April and May are known as “swarm season” in bee-speak, when young honeybees leave their hives to form new ones. Bee City USA is a nonprofit based in Asheville with a goal of helping to preserve bees.

Founder Phyllis Styles says because the new bees have bellies full of honey during this season, it’s bees and not humans that should be afraid.

“At the very time they’re the least capable of stinging and they’re the most vulnerable that they’re out in the open, they can’t hide in their hives, that’s when people go and spray pesticides on them,” Styles says.

If you find a swarm of bees, you can call the Extension Service, which keeps a list of beekeepers willing to remove a hive at no cost in order to save the bees.

Charles Foutch has been a beekeeper for more than 50 years and says the increasing price of honey also is tempting beekeepers to over-harvest, leaving bees without enough nourishment to survive.

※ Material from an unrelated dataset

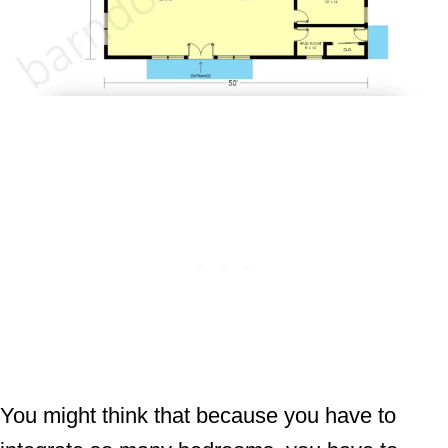
You might think that because you have to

“They think they leave enough for the bees to survive through the winter,” says Foutch. “But if you have a hard winter you find out next spring you’ve lost some of them, so they’ve starved to death.”

You can help bees by choosing plants for your yard that attract bees such as wildflowers, flowering herbs, berries, sun flowers and more. Grouping the same plants together also is helpful to the insect. About one-third of the food eaten worldwide requires bees for pollination.